13 SEPTEMBRE - ROMAN Inde

Aravind Adiga- Photo DR/BUCHET-CHASTEL

Après Le tigre blanc, son premier roman événement qui avait obtenu en 2008 le Booker Prize, le jeune et brillant Aravind Adiga avait publié un livre un peu en mineur, Les ombres de Kittur (1), galerie de portraits des habitants d'une petite ville imaginaire de l'Inde du Sud. Le voici qui revient au roman-fleuve, à l'aune de son sujet : rien de moins que Mumbai, la mégalopole tentaculaire, la cité de tous les superlatifs. Beaucoup d'écrivains, autochtones ou étrangers, ont écrit sur elle, mais personne comme ce Tamoul de Chennai (ex-Madras), qui y vit, ne l'a ressentie, exprimée si fort. Le dernier homme de la tour pourrait bien être pour Bombay - l'ancien nom de la ville avant la "réindianisation" onomastique décrétée par le gouvernement nationaliste hindou du BJP lorsqu'il était au pouvoir - ce que L'immeuble Yacoubian d'Alaa El-Aswany est au Caire : une parabole, un symbole. Aussi noir, et la tendresse en moins.
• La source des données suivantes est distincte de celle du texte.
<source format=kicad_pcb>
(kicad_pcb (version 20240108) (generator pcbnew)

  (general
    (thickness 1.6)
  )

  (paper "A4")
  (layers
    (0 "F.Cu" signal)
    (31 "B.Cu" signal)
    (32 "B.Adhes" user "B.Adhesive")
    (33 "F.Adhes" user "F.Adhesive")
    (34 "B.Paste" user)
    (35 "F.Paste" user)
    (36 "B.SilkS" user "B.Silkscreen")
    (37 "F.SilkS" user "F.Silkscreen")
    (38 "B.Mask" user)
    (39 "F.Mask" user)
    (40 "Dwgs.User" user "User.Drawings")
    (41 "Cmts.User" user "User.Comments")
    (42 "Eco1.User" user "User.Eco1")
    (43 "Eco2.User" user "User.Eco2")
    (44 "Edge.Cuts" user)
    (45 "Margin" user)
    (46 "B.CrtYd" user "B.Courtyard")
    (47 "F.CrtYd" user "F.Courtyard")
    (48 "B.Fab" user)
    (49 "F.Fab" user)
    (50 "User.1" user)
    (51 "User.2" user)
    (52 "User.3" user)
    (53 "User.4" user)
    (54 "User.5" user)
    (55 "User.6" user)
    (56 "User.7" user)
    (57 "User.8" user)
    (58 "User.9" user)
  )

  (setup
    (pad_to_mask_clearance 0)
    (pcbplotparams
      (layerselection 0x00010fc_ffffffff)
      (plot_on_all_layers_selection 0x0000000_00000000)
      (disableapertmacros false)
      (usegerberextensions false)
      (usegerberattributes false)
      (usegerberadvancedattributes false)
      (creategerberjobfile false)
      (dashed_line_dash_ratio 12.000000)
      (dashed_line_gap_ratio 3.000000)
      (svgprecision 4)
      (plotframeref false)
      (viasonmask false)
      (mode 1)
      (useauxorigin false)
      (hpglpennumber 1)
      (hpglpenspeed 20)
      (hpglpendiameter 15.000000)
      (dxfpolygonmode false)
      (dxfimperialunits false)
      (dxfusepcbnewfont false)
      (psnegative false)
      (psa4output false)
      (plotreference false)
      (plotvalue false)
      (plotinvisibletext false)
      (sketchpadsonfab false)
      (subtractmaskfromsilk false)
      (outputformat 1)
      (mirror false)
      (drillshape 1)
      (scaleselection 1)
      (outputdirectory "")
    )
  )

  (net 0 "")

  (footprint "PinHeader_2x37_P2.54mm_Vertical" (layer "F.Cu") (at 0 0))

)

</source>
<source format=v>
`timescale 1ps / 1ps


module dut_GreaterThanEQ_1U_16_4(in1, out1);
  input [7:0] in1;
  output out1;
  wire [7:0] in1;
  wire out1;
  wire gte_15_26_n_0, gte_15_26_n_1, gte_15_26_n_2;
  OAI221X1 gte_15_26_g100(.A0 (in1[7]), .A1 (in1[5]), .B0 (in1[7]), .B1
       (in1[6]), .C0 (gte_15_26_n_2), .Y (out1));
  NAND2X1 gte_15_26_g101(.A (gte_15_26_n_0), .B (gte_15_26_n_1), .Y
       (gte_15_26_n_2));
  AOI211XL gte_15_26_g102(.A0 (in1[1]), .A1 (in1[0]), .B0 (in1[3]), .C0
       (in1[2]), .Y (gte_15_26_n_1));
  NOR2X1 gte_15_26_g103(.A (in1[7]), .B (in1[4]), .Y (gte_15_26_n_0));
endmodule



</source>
L'histoire se déroule sur quelques mois, de mai à décembre, dans la tour A d'un ensemble immobilier du quartier de Vishram, dans le secteur de Vakola. Là où habite Aravind Adiga lui-même - ce qui n'est bien sûr pas un hasard. Jadis, en 1959, quand le pandit Nehru était Premier ministre à Delhi et que cette tour fut construite, avec sa soeur jumelle la tour B, Vakola était une banlieue très "pucca" (correcte, petite-bourgeoise), non loin de l'aéroport domestique de Bombay. La tour A avait été prévue à l'origine pour loger des chrétiens, mais des habitants de toutes religions, communautés et castes finirent par y vivre en harmonie, organisés en une "coopérative immobilière" gérant démocratiquement la collectivité, sous la houlette de M. Kothari, son secrétaire débonnaire et bénévole. Mais le personnage marquant de l'immeuble, c'est M. Yogesh Murthy, veuf et professeur en retraite, un brahmane du Kerala qui a dispensé gratuitement son savoir à des générations d'enfants. Tout le monde l'appelle "Masterji", le respecte et l'honore.
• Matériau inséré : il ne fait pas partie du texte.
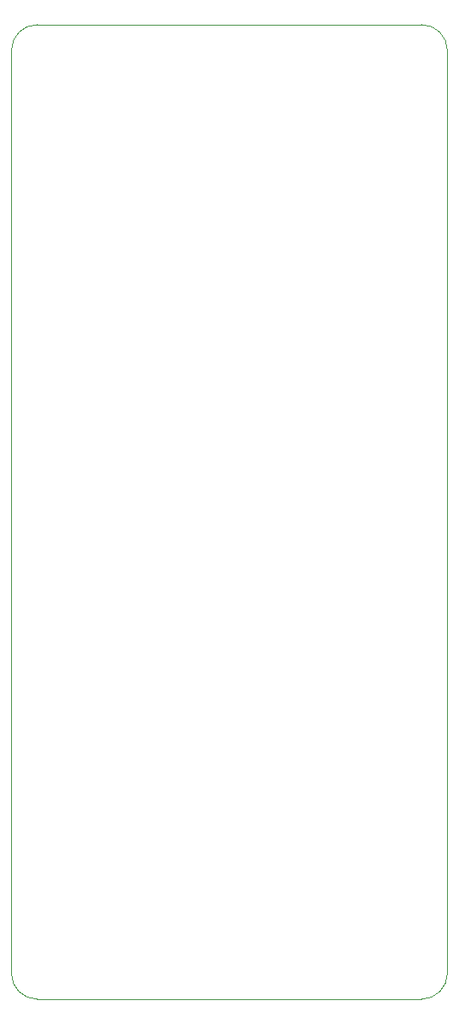
<source format=gbr>
%TF.GenerationSoftware,KiCad,Pcbnew,7.0.2*%
%TF.CreationDate,2023-04-24T21:00:06-04:00*%
%TF.ProjectId,JTAG_Terminal_Block,4a544147-5f54-4657-926d-696e616c5f42,rev?*%
%TF.SameCoordinates,Original*%
%TF.FileFunction,Profile,NP*%
%FSLAX46Y46*%
G04 Gerber Fmt 4.6, Leading zero omitted, Abs format (unit mm)*
G04 Created by KiCad (PCBNEW 7.0.2) date 2023-04-24 21:00:06*
%MOMM*%
%LPD*%
G01*
G04 APERTURE LIST*
%TA.AperFunction,Profile*%
%ADD10C,0.100000*%
%TD*%
G04 APERTURE END LIST*
D10*
X175260000Y-127000000D02*
G75*
G03*
X177800000Y-124460000I0J2540000D01*
G01*
X134620000Y-124460000D02*
G75*
G03*
X137160000Y-127000000I2540000J0D01*
G01*
X177800000Y-33020000D02*
G75*
G03*
X175260000Y-30480000I-2540000J0D01*
G01*
X137160000Y-30480000D02*
G75*
G03*
X134620000Y-33020000I0J-2540000D01*
G01*
X177800000Y-124460000D02*
X177800000Y-33020000D01*
X137160000Y-127000000D02*
X175260000Y-127000000D01*
X134620000Y-33020000D02*
X134620000Y-124460000D01*
X175260000Y-30480000D02*
X137160000Y-30480000D01*
M02*

</source>
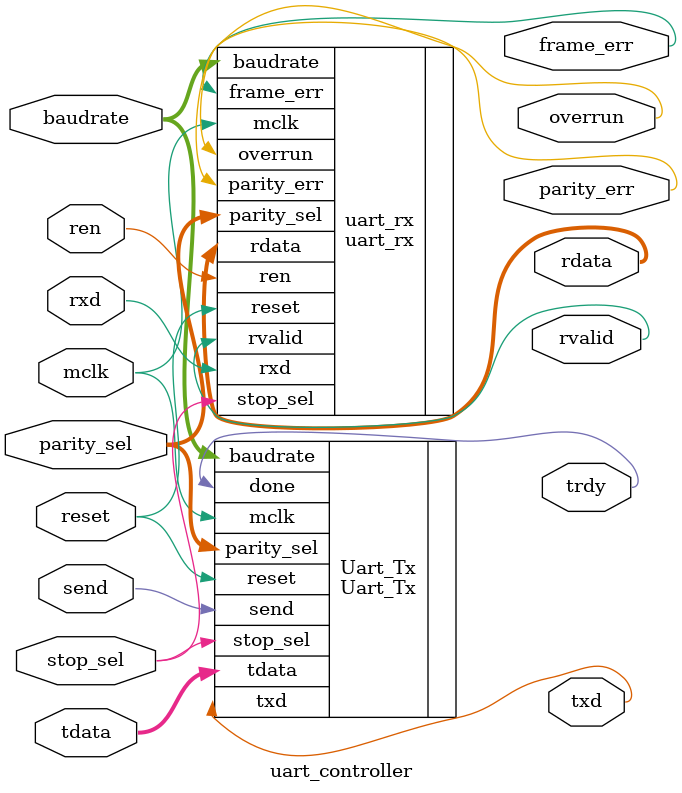
<source format=v>
`timescale 1ns / 1ps


module uart_controller(
    reset, mclk, baudrate,
    parity_sel,     // 0 : none, 1 :even, 2: odd
    stop_sel,       // 0 : 1bits, 1 : 2bits
    tdata,          // tx data
    send,           // send flag
    trdy,           // tx ready
    txd,            // uart_txd
    rxd,            // uart_rxd
    ren,            // read enable
    rdata,          // rx data
    rvalid,         // rdata valid flag
    overrun,        // rx fifo full
    frame_err,      // stop bit error
    parity_err,     // parity error
    );
    input reset, mclk;
    input [15:0] baudrate ;
    input [1:0] parity_sel ;
    input stop_sel ;
    input [7:0] tdata ;
    input send ;
    output trdy , txd;
    input rxd , ren;
    output [7:0] rdata ;
    output rvalid, overrun, frame_err, parity_err;

    wire trdy ;
    wire txd ;
    Uart_Tx Uart_Tx(
        .reset (reset ),
        .mclk (mclk ),
        .baudrate (baudrate ),
        .parity_sel (parity_sel ),
        .stop_sel (stop_sel ),
        .tdata (tdata ),
        .send (send ),
        .done (trdy ),
        .txd (txd )
);
    wire [7:0] rdata ;
    wire rvalid ;
    wire overrun ;
    wire frame_err ;
    wire parity_err ;
    uart_rx uart_rx(
        .reset (reset ),
        .mclk (mclk ),
        .baudrate (baudrate ),
        .parity_sel (parity_sel ),
        .stop_sel (stop_sel ),
        .rdata (rdata ),
        .ren (ren ),
        .rvalid (rvalid ),
        .overrun (overrun ),
        .frame_err (frame_err ),
        .parity_err (parity_err ),
        .rxd (rxd )
);
endmodule
</source>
Jusqu'au jour où, le prix de l'immobilier flambant à Mumbai de façon démentielle, Sharmen Shah, un promoteur véreux parmi tant d'autres, doté du sens inné du business des Gujarati, décide de racheter le quartier Vishram, de raser les tours A et B, afin d'y construire un complexe babylonien. Le rêve de sa vie. Pour ce faire, il dispose de fonds quasi illimités et, lorsque l'argent ne suffit pas, n'hésite pas à recourir à la persuasion, même musclée. Petit à petit, tous les copropriétaires acceptent son offre et s'en vont. D'abord de la tour B. Dans la tour A, un seul résiste encore et toujours à l'envahisseur, préférant mourir dans son vieil immeuble déglingué qu'être relogé au milieu de nulle part. Ce vieil éléphant, on s'en doute, n'est autre que Masterji. Et sans son accord, la transaction ne peut aboutir !
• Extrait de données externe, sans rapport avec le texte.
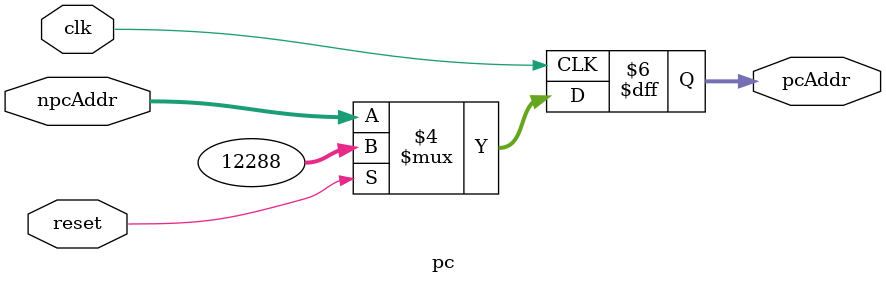
<source format=v>
module pc(
  input [31:0] npcAddr,
  input clk,
  input reset,
  output reg [31:0] pcAddr
  );
  
  always @(posedge clk)
    if (!reset)
      pcAddr = npcAddr;
    else
      pcAddr = 32'h00003000;
  
endmodule
</source>
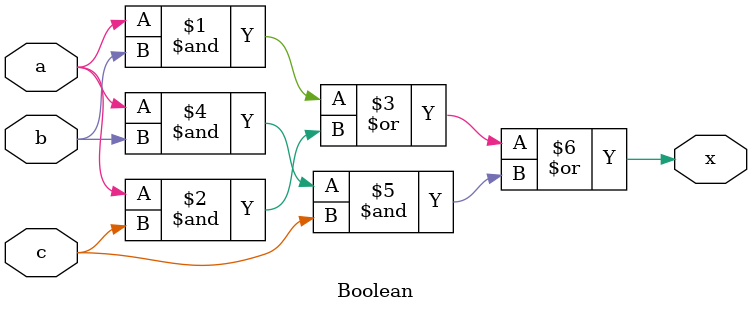
<source format=v>
module Boolean (x,a,b,c);
    input  a,b,c;
    output x;

    assign x= a&b | a&c | a&b&c ;

endmodule 
</source>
Sharmen Shah a fixé son ultimatum au 3 octobre. Après quoi, tous les moyens sont possibles : harcèlement, persécutions, cambriolages, agressions... Meurtre ? Le combat est inégal, et avec la tour A, c'est encore un peu de l'Inde de ses fondateurs, modeste, honnête et laborieuse, qui disparaît. Pour laisser place à la folie "mumbayenne".

(1) Publié chez Buchet-Chastel en 2011 et qui vient de paraître en 10/18, où il rejoint Le tigre blanc.